The test image actually could be any kind of real life images with people's faces on it. However, beacause here we only do the face detection process on the V-channel of the image (grey images), you need to extract the V-channel of the test image for the detection. The algorithms would divide the images into many 16 by 16 patches and determine if the patch can be determined as a face or not. A NMS (non maximum suppression) has been used here so that there will be no duplicated square patches shown for exact one face.
Hard negative mining is a tech to make the test image perform detections better. It means that we want to take two images for the test images. One image with all people show the faces and another one all people stay in the same position but turn around with only the back but no faces. The non-face image will be used as the last step of the training that we would do the face detection on this image first. We know that there should be no faces so that all the patches detected as faces can be add back to the training set with label -1. It would help increase the training set and help reduce the noise in the real-life image because Haar filters are very sensitive to the boundary-shaped thing (with grey color intensity in a very small patch). After the hard negative mining, we could do the test again and the result is supposed to be much better.
Adaboost use a recursion mechanism to select and add on the weak classifiers to form a stronger classifier. For each step, a very simple classification has been done in a way that the activation values of a filter are seperated to form two groups by a threshold. We would choose the threshold that gives the smallest classification error rate. Because of the number of filters is large, it would be impossible to try the thresold from the minimum value to the maximum value of each filter one by one. The default set here is to choose 25 random values from all the activation values in one filter each epoch and the one with the smallest classification error rate will be chosen as the weak classifier used for the strong classifier. In another word, the whole pool of weak classifiers has a size of 10032x25x2. The reason there is a "x2" is that each classification there will be two kinds of group labeling, we want to find the one with the smallest error rate.

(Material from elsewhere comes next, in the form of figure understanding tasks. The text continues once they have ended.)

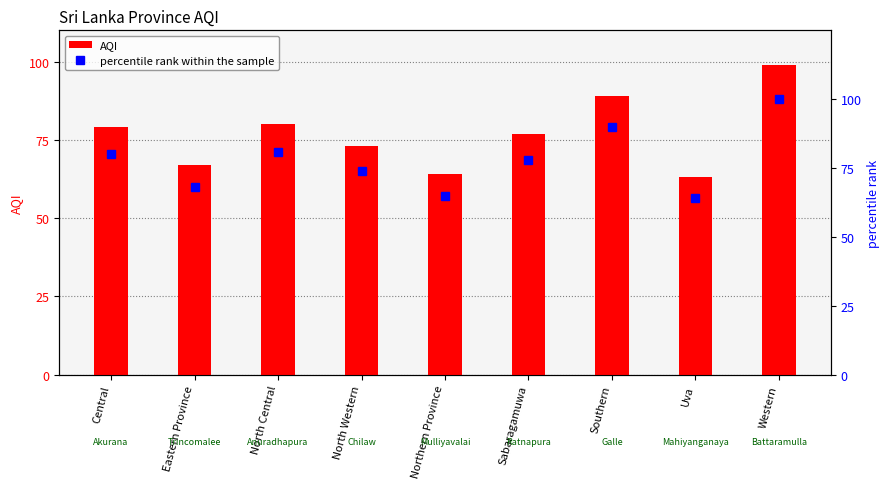

What is the label of the 6th bar from the left?

Sabaragamuwa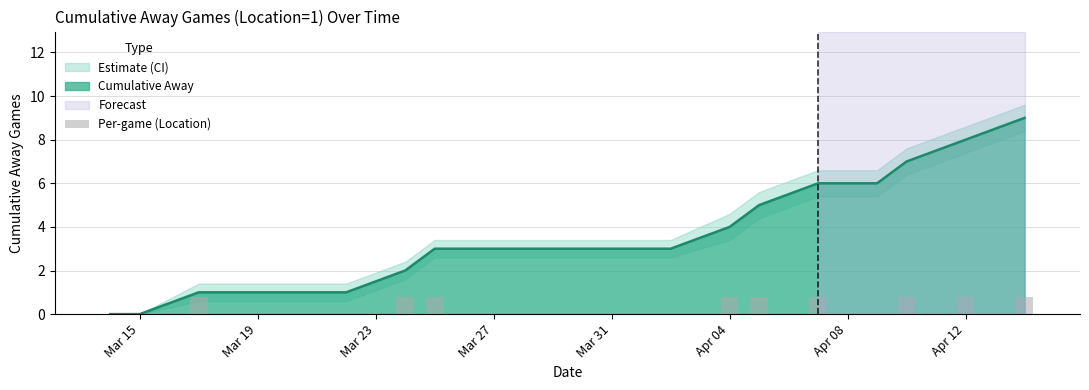

How many bars are there in total?

18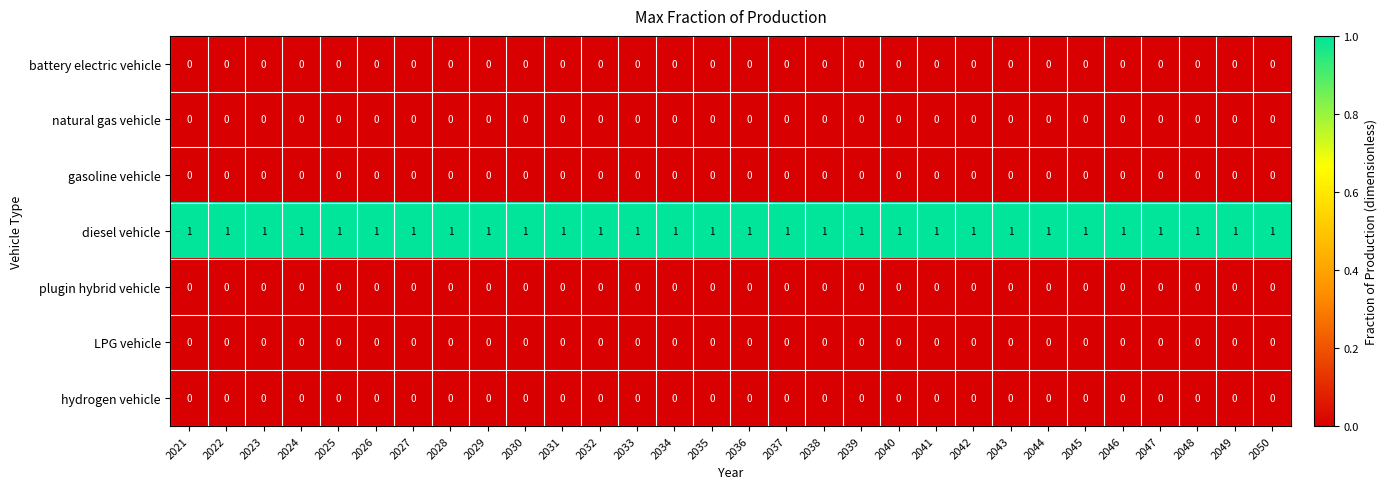

Which series has the largest total across all categories?

diesel vehicle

The main difference between Realboost and the Adaboost is that the Realboost does not set a simple threshold to seperate the groups for weak classifiers. However, it divided the activation values into numbers of bins and in each ranges of bins, we will count the number of members in different groups. Here we do not use Realboost entirely but just use the selected filters and update the parameters for the Realboost weak classifiers in each round. It is open to modify the code to do a full Realboost process. However, it would just costs much more computing power.
The top 20 Haar filters are chosen by sort the weights descend.
The Training Errors of the strong classifiers:
The training errors of the top 1000 weak classifiers:
As what we expected, more weak classifers chosen, closer the error rate goes to 0.5. And the rest in the pool would performs worse and worse.
The histogram when T=10:
The histogram when T=50:
The histogram when T=100:
From T=10 to T=50, there is a very clear progress that two distributions are formed. From T=50 to T=100, the distributions become smoother and the means of them just get farther to each other.
The ROC plot:
The ROC plot shows the classification result just goes better and better as we increase the number of chosen weak classifiers.